In the O. C. Register opinion pages today, Bloomberg columnist Amity Shlaes argues that in business there are two kinds of people: deal people and price people. She says deal people are bad and price people are good, because only they put a price on things and price is essential.
Every columnist needs an attractive sounding (read eye-catching) theory, else they can't get in print. That's Shlaes' theory. It's only a theory. A columnist's theory doesn't have to be valid, only attractive. That's what Shlaes' theory is: attractive, not valid.
It isn't valid first because it's silly to try to divide business people into just two categories. They can be smart or dumb, wealthy or poor, successful or not, well educated or poorly, self-made or silver-spooned. They may come from marketing, manufacturing or finance. Some have had no background in business and no business training yet have been unbelievably effective. Bill Gates would be an example.
The distinction between deal and price is a false one. Prices are arrived at by deals: Seller has something to sell, buyer wants to buy. They agree on a price or there is no deal. The price of the deal includes all the add-ons and supplementals, like guarantees, terms and promises, some implied, some explicit. Every buyer and seller is concerned about all aspects of the deal -- price and other aspects -- and underlying every deal is supply and demand. Every consumer understands supply and demand because every consumer experiences it every time he or she visits the grocery store or the gas station. If tomatoes are plentiful, the price is lower. If tomatoes are scarce, the price is higher. The same with gasoline.
This has been understood since Adam Smith, and surely before. Amity Shlaes hasn't invented something new.
What Shlaes was trying to say, presumably, is that she doesn't want government putting it's finger on the scale, influencing the deal in favor of one party to the deal or the other. In this she has a point. Government shouldn't interfere with market forces, but it often does. In fact, it most often does. Mostly, government does it because somebody insists on it. People aren't patient. They want what they want and they want it now. So they put pressure on the government to act, and it often does, often not wisely.

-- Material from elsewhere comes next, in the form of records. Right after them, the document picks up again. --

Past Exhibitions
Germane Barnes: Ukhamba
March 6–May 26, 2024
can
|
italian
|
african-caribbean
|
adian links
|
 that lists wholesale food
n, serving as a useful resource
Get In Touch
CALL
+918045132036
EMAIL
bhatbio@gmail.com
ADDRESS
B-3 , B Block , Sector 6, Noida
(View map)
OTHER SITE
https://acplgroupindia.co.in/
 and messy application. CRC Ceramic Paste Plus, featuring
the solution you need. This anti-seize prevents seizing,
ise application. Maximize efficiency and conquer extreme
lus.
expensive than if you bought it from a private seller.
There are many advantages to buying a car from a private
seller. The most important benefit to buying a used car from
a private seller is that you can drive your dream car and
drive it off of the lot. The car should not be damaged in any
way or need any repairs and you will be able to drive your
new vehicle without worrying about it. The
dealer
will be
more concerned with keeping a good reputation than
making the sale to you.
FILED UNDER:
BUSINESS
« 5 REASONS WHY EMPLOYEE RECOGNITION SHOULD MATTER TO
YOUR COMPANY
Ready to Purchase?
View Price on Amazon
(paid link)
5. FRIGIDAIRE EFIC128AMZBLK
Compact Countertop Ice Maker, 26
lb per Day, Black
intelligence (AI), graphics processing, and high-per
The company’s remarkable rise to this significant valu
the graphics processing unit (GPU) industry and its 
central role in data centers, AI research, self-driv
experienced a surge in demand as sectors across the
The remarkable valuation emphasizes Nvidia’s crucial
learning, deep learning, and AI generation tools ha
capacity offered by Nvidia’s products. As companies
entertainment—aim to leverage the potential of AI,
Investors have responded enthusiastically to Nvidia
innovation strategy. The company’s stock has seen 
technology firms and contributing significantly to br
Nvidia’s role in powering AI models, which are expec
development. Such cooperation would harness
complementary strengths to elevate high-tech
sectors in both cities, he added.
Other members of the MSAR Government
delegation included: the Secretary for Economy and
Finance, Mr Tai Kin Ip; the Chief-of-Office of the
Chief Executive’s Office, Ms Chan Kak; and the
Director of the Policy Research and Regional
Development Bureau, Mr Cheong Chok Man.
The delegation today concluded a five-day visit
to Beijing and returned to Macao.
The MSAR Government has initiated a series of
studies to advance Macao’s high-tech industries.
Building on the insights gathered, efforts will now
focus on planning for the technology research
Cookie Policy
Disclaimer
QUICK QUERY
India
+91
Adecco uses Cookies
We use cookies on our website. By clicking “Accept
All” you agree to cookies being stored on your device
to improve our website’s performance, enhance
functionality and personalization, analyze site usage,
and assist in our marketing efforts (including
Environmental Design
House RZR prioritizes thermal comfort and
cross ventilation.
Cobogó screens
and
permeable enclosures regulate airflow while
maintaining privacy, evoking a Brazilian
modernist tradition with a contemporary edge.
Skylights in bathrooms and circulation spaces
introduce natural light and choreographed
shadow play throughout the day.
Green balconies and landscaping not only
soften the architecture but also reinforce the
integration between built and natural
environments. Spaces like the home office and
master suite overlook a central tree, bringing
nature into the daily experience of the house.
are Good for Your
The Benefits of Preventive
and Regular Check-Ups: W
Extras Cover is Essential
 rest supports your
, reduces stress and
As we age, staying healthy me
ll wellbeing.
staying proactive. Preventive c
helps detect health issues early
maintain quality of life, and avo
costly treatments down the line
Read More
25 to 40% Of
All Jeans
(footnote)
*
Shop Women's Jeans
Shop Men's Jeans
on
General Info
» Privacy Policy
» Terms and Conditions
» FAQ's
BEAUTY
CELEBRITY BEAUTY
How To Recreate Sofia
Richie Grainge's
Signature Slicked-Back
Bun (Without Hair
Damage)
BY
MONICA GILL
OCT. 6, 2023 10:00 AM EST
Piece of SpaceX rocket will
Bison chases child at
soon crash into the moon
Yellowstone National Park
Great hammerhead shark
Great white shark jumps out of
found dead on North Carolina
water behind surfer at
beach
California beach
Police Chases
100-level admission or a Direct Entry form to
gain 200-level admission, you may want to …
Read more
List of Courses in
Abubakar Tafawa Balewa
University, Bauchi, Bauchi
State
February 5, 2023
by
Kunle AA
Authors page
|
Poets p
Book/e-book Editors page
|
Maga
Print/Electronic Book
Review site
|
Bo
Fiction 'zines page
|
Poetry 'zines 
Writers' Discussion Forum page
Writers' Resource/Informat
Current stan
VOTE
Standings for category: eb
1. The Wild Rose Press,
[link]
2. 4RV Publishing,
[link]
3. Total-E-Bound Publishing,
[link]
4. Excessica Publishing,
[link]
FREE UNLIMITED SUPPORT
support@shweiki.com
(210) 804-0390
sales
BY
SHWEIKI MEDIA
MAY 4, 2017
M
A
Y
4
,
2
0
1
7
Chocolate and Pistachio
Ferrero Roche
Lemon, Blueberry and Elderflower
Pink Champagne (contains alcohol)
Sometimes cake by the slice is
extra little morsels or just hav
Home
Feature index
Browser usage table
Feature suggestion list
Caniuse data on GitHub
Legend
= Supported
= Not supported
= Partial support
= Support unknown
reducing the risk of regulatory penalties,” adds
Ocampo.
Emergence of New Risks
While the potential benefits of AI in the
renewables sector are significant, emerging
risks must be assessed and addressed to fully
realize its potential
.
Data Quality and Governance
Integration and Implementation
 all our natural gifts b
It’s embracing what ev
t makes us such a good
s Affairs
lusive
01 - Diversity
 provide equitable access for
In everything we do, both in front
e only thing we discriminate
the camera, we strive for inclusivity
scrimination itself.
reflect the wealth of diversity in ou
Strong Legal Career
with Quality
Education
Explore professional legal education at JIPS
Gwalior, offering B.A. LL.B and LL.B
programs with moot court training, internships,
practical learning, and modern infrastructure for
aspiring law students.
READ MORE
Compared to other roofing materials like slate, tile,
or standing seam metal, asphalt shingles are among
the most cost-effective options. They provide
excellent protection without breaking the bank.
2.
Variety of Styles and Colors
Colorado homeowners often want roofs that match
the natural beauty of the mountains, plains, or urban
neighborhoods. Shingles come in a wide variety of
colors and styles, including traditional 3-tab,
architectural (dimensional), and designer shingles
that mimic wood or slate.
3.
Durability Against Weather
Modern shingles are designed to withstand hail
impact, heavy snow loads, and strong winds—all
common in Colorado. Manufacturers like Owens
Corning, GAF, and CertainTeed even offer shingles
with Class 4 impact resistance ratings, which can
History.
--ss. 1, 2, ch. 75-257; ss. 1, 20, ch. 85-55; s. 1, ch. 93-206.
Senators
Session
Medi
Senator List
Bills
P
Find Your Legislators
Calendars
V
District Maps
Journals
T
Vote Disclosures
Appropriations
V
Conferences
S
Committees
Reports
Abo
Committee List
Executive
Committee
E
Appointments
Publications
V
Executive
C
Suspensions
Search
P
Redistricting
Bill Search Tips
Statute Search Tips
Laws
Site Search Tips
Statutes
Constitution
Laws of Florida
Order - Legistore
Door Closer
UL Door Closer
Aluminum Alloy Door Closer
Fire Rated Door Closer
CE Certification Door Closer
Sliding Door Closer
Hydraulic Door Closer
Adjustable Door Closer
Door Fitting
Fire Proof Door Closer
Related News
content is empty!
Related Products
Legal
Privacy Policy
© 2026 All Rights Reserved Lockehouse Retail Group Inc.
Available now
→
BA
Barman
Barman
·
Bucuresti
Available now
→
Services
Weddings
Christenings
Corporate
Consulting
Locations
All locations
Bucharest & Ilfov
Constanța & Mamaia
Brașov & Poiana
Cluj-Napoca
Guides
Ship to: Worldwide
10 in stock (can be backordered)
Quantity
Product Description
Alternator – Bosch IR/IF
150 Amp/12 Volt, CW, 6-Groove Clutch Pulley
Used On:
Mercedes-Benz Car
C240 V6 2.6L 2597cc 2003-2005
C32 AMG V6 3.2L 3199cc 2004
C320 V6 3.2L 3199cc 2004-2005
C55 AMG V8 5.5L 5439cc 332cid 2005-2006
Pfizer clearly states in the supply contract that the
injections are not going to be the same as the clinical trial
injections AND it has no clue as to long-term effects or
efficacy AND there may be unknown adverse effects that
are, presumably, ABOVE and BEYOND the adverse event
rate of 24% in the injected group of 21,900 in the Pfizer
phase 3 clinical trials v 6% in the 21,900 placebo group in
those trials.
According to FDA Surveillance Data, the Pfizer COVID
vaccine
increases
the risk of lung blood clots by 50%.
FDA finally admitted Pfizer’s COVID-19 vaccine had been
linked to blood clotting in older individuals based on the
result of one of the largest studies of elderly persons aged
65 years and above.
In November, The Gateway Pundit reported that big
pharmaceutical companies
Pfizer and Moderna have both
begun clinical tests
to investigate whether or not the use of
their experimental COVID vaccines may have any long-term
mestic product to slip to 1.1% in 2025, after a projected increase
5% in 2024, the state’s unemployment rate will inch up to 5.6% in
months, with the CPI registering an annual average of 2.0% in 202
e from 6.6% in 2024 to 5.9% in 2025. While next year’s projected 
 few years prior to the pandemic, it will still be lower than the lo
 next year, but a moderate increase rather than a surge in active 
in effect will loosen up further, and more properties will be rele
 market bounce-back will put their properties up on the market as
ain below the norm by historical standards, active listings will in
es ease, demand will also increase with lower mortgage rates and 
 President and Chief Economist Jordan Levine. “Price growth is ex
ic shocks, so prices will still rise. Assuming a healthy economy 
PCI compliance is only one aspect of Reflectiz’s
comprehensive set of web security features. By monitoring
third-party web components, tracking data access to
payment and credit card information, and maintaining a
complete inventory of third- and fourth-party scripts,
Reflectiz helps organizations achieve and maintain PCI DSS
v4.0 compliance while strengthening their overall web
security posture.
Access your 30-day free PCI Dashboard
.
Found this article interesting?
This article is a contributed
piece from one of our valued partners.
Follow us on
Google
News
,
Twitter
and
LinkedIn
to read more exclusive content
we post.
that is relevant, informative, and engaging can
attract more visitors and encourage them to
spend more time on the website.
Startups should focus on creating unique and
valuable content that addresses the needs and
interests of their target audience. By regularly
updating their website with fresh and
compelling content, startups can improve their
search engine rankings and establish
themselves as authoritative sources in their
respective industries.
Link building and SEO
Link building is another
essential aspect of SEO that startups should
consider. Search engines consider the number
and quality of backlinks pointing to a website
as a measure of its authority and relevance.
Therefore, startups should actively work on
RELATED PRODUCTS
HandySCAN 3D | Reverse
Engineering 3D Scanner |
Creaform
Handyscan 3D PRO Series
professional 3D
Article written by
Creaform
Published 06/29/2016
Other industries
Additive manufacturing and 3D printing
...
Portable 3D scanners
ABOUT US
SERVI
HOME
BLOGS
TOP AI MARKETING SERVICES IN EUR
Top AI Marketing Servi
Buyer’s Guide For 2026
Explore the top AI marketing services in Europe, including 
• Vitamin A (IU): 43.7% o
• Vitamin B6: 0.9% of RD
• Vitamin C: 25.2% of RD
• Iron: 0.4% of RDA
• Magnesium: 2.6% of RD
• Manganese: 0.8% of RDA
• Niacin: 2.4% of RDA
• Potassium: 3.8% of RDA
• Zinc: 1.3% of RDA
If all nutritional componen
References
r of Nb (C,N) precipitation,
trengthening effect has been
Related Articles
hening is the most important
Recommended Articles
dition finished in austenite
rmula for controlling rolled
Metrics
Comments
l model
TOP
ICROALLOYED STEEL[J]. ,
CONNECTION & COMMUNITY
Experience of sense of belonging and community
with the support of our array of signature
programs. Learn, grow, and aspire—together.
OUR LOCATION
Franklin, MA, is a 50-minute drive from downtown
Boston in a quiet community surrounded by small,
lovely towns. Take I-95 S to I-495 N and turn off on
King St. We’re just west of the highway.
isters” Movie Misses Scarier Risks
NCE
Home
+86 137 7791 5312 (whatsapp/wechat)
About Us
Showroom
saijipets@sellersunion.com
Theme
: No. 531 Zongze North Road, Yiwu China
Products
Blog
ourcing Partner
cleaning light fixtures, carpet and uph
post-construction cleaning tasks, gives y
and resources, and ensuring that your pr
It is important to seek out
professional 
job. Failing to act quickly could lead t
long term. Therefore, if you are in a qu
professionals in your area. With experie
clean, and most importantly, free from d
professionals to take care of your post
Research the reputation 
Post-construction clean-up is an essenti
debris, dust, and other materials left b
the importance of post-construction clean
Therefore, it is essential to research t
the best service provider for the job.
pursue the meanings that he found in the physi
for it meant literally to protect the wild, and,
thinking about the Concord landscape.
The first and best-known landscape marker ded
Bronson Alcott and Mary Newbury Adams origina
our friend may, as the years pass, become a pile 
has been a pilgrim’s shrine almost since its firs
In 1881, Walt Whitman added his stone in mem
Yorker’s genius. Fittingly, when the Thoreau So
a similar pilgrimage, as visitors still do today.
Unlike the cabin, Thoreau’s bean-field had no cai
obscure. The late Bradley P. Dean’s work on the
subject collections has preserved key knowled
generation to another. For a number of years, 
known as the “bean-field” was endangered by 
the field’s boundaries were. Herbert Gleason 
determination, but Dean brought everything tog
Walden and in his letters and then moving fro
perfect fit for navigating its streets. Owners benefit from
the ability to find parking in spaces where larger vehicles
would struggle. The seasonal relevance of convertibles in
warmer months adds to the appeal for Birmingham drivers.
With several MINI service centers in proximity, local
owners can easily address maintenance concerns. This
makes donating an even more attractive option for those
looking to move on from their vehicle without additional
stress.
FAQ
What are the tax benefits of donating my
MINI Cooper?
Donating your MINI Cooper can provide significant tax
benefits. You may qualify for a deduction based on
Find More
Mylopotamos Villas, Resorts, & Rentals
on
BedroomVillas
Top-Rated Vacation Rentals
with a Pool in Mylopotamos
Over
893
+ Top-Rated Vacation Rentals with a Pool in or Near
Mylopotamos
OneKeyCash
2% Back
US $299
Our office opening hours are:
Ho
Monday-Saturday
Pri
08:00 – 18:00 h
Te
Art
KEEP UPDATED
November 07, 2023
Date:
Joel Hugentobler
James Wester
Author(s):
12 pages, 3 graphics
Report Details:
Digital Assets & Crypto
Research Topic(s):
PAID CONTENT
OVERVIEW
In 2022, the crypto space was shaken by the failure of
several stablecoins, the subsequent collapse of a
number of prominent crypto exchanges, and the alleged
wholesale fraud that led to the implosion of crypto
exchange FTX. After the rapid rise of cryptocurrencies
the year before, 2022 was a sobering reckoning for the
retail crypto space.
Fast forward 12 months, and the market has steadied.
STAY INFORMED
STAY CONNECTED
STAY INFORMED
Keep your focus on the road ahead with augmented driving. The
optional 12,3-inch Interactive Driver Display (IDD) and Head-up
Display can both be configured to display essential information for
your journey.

Shlaes is wrong about the Bush plan (or more properly the Paulson plan.) In the Bush/Paulson plan, government has not put it's finger on the scale. The plan is voluntary. Investors and loan servicers don't have to participate unless they want to, and many have chosen to. What's in it for them? They avoid having to foreclose on some loans. Foreclosure is expensive. If a way can be found that enables a borrower to make payments on a loan instead of defaulting, and the loan eventually gets paid off and the lender gets a reasonable return, then both sides are better off. (Incidentally, business people measure return after eliminating sunk costs. Sunk costs are spilt milk. In making decisions about what to do next, business people measure return based on present value, today's value, not original cost. There is no point in crying over spilt milk, or sunk costs.) Business people make these kinds of deals all the time.
Shlaes seems to be concerned that the value (price) of some subprime loans or packages of loans may not be determinable now. The market (buyers and sellers) will decide that. Shlaes needs to be patient.